[Begin]

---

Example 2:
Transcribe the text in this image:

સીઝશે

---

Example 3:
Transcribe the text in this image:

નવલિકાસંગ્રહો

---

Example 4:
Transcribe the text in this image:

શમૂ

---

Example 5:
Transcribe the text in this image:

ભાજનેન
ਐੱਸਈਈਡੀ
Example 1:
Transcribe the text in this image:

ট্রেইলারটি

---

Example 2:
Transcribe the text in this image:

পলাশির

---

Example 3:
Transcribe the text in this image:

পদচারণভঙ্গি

[End]

### Problem
How many lines of the material above contain the word "Example"? Reply with the number alone.

### Written response
7